## EXERCISE PROMPT
Here the job is to transcribe the data exactly while omitting the images.

## DATA
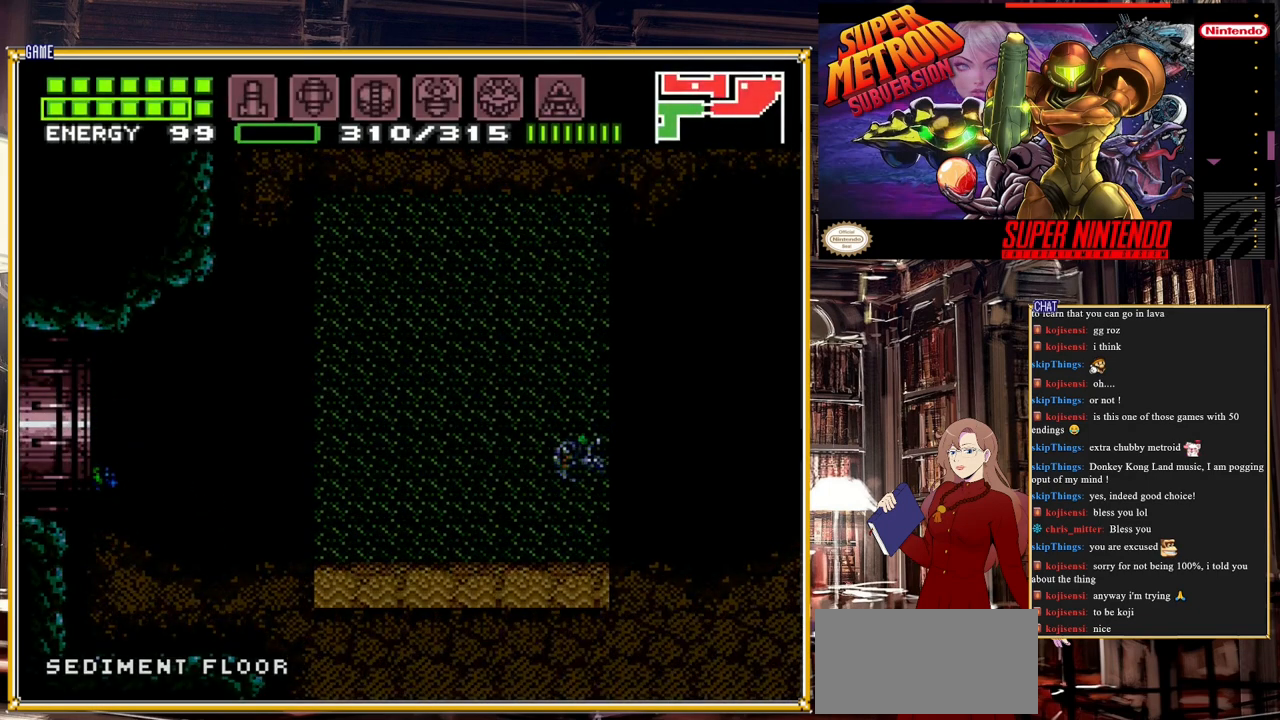
{"buttons": ["DPAD_LEFT"], "events": []}
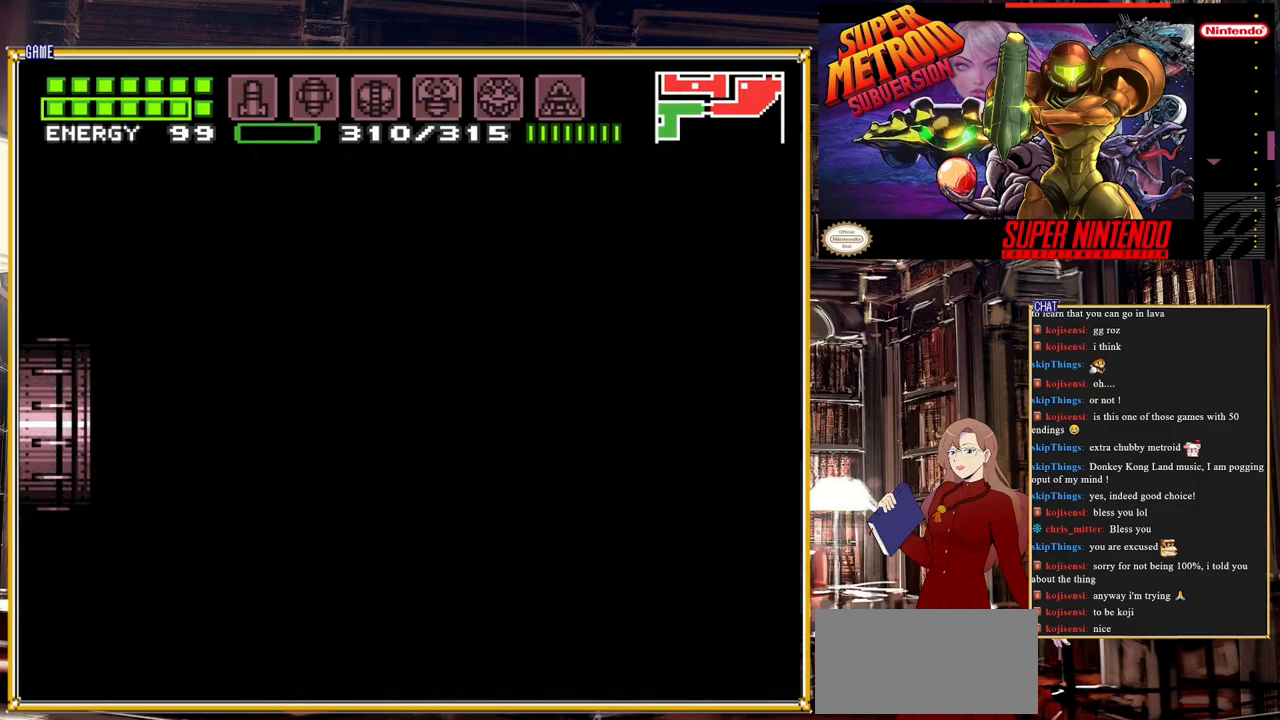
{"buttons": [], "events": [[483, "DPAD_LEFT", "up"]]}
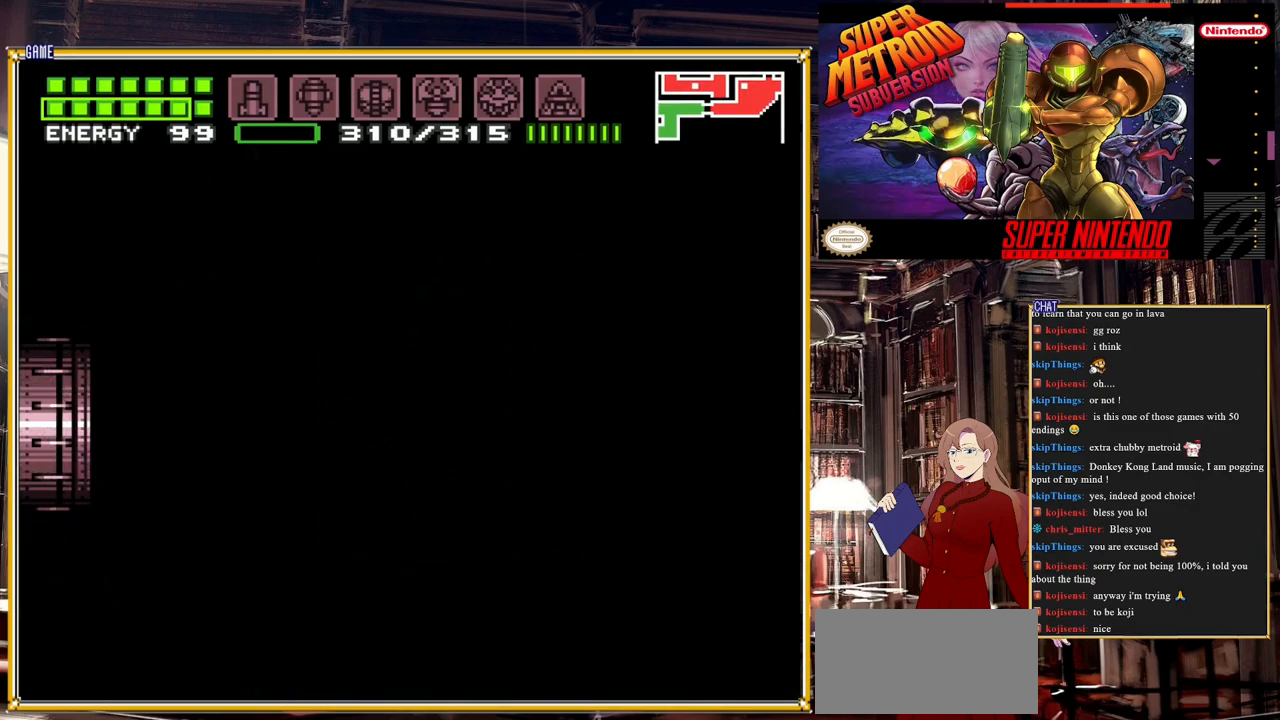
{"buttons": ["DPAD_LEFT"], "events": [[17, "DPAD_LEFT", "down"]]}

## EXPECTED ANSWER
{"buttons": ["DPAD_LEFT"], "events": []}
{"buttons": [], "events": [[483, "DPAD_LEFT", "up"]]}
{"buttons": ["DPAD_LEFT"], "events": [[17, "DPAD_LEFT", "down"]]}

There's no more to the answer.